> DIRECTIONS FOR THIS TASK
In the data below, the answer is the run of lines from the line containing "4: (92, 134)" through the line containing "42: (377, 105)", both included; print it exactly and nothing else.
++++ AVAILABLE DATA ++++
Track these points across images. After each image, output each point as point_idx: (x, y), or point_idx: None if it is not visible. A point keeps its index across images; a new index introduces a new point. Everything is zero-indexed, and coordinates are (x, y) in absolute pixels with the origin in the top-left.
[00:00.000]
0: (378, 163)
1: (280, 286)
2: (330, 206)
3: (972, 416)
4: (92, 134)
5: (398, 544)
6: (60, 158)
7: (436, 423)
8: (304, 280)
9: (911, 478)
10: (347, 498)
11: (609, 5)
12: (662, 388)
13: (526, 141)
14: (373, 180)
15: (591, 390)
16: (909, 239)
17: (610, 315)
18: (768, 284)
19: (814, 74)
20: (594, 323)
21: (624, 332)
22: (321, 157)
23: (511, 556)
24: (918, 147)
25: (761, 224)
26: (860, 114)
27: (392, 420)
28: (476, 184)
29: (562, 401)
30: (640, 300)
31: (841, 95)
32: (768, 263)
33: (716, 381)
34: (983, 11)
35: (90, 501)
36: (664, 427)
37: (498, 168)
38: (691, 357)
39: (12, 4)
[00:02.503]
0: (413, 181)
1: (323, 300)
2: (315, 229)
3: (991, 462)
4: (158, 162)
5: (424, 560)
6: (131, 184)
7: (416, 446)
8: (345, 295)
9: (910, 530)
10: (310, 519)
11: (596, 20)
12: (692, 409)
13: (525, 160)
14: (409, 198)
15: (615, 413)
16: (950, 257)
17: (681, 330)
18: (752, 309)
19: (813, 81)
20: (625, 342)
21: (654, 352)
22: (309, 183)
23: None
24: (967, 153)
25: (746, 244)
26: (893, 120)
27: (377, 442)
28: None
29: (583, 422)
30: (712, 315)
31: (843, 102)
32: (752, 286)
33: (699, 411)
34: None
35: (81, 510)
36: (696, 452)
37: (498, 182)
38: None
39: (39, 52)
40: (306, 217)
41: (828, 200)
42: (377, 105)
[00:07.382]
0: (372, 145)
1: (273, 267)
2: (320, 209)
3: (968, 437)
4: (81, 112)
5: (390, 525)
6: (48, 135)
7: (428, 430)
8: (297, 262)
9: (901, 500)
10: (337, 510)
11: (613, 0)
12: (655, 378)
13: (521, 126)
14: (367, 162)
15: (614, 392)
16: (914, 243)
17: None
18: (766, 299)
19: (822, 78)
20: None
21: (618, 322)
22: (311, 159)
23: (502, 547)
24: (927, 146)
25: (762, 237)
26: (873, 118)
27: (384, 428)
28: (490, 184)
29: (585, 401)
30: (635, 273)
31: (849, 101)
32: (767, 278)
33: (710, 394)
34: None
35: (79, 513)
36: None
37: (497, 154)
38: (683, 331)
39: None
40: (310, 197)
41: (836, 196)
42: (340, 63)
++++
++++ AVAILABLE DATA ++++
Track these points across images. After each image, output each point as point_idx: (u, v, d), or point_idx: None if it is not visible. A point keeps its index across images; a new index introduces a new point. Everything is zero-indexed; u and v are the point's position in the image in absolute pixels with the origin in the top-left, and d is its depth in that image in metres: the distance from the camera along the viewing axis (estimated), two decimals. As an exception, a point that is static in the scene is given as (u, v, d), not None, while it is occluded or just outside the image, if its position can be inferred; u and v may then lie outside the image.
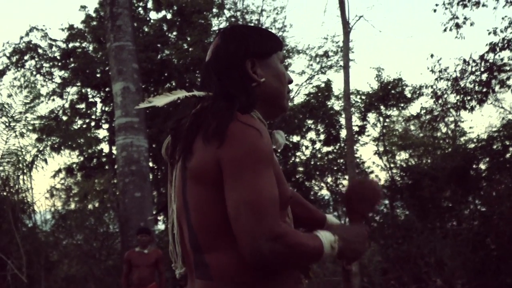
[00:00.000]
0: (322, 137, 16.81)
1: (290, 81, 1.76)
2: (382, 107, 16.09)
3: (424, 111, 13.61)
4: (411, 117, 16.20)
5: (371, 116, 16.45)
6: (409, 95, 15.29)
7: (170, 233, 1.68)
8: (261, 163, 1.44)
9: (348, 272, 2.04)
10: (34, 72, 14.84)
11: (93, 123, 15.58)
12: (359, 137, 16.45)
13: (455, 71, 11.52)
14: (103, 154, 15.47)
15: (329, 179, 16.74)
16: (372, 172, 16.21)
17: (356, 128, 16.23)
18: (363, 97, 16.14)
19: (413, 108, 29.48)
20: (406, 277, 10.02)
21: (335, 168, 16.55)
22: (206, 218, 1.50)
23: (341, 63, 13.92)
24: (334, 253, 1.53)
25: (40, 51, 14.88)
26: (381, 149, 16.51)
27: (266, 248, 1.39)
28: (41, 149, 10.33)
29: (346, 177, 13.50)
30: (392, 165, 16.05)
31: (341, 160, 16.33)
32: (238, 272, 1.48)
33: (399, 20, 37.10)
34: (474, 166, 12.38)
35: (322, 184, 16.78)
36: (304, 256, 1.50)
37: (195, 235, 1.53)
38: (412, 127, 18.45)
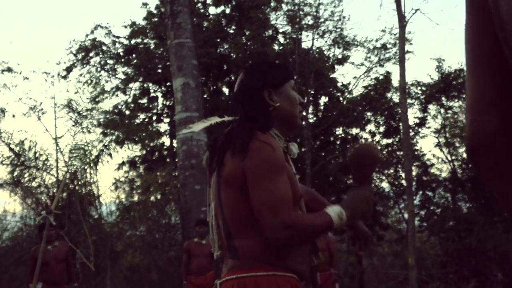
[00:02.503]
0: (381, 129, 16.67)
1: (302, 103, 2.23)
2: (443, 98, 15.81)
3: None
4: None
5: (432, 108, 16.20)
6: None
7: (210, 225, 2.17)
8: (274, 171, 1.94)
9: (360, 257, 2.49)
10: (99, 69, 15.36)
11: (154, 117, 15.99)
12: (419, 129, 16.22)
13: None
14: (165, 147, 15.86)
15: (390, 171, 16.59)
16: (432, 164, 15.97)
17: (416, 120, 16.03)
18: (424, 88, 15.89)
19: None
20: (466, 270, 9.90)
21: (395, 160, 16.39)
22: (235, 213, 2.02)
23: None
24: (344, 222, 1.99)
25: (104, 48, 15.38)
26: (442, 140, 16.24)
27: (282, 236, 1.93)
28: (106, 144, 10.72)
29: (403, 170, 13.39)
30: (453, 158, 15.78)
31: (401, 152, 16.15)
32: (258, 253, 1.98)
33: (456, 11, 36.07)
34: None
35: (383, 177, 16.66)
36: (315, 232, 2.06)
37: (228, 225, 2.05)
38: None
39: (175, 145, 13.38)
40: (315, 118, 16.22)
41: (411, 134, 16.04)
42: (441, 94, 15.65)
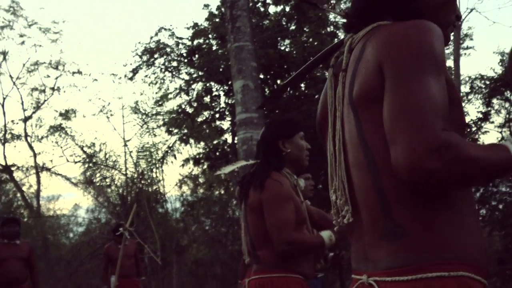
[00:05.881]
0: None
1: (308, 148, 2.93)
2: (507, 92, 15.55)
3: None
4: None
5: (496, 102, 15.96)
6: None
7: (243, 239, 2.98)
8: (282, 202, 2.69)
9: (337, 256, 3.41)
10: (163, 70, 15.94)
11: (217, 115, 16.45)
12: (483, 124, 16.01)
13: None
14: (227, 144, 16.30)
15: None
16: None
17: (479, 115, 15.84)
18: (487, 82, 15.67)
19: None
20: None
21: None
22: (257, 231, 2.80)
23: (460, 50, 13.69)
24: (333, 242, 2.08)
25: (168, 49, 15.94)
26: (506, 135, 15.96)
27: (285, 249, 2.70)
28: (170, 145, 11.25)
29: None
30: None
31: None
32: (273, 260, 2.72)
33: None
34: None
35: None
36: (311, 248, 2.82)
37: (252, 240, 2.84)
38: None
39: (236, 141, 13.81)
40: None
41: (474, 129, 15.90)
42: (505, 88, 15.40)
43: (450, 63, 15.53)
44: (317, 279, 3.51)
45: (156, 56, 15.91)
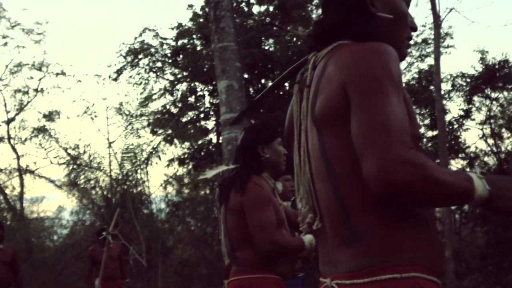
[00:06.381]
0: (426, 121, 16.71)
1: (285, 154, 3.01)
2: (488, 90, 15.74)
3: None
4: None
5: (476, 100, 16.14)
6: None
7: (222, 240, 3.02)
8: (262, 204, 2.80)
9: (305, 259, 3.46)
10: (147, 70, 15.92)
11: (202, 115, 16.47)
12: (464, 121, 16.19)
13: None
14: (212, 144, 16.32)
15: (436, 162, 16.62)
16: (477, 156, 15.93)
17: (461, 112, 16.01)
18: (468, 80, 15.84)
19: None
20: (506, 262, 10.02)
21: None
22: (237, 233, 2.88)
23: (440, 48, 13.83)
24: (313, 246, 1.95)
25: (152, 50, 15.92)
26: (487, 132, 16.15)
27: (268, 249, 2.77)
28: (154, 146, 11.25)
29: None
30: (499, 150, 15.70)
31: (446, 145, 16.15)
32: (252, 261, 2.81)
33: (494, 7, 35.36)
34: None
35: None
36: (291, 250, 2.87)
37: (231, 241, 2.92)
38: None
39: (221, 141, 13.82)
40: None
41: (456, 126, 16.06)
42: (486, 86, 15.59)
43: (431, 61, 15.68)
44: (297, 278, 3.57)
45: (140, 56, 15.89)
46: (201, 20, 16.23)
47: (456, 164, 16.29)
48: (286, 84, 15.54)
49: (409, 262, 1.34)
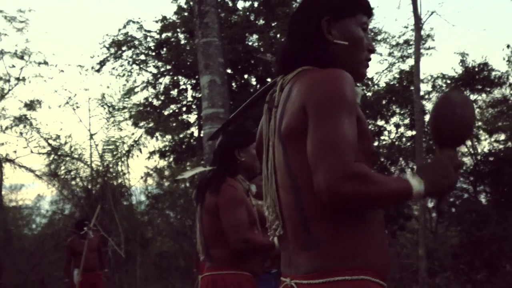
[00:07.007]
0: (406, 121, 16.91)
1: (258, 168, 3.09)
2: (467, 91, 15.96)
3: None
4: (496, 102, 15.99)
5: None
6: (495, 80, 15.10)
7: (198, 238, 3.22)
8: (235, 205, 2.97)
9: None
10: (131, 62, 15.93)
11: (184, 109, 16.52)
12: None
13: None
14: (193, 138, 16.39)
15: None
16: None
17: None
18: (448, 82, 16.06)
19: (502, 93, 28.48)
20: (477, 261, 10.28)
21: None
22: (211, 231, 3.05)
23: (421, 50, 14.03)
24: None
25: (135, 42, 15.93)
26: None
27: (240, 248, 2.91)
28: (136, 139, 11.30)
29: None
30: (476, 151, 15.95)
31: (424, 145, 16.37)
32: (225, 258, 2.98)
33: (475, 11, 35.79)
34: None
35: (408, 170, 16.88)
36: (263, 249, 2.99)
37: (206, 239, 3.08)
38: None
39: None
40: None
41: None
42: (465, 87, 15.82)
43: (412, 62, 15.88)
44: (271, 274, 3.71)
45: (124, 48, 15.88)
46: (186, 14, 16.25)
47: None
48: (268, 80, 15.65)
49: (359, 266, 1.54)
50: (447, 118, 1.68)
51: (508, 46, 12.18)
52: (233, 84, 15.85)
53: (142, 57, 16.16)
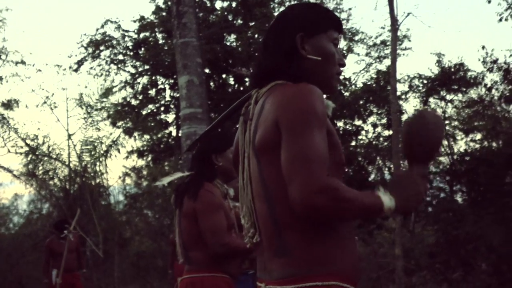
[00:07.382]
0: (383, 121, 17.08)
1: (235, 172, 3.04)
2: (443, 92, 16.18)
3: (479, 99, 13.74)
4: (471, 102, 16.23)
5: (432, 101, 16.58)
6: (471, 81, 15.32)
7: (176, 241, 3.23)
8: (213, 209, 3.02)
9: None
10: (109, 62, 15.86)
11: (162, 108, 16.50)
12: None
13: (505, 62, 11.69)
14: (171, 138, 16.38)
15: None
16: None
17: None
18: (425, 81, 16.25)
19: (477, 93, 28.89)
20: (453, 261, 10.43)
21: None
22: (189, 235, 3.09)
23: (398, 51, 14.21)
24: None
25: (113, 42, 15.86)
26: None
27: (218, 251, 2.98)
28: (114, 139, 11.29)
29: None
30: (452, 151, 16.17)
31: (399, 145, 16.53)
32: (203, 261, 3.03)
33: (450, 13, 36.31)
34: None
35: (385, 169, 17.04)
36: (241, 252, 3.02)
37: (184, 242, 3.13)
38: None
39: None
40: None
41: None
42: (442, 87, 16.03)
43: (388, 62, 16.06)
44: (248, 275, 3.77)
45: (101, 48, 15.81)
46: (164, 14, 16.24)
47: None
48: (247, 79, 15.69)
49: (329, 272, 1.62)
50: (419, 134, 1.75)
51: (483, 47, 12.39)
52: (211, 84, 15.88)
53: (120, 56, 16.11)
++++
> OUTPUT OF THE TASK
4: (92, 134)
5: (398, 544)
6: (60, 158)
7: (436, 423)
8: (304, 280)
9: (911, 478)
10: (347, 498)
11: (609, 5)
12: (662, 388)
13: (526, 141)
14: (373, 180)
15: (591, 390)
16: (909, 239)
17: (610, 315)
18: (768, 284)
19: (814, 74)
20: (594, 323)
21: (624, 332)
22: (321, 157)
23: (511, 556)
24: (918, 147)
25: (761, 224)
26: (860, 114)
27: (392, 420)
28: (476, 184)
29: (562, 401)
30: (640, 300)
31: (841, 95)
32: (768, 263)
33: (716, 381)
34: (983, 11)
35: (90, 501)
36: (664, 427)
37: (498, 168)
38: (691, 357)
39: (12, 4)
[00:02.503]
0: (413, 181)
1: (323, 300)
2: (315, 229)
3: (991, 462)
4: (158, 162)
5: (424, 560)
6: (131, 184)
7: (416, 446)
8: (345, 295)
9: (910, 530)
10: (310, 519)
11: (596, 20)
12: (692, 409)
13: (525, 160)
14: (409, 198)
15: (615, 413)
16: (950, 257)
17: (681, 330)
18: (752, 309)
19: (813, 81)
20: (625, 342)
21: (654, 352)
22: (309, 183)
23: None
24: (967, 153)
25: (746, 244)
26: (893, 120)
27: (377, 442)
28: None
29: (583, 422)
30: (712, 315)
31: (843, 102)
32: (752, 286)
33: (699, 411)
34: None
35: (81, 510)
36: (696, 452)
37: (498, 182)
38: None
39: (39, 52)
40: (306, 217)
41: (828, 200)
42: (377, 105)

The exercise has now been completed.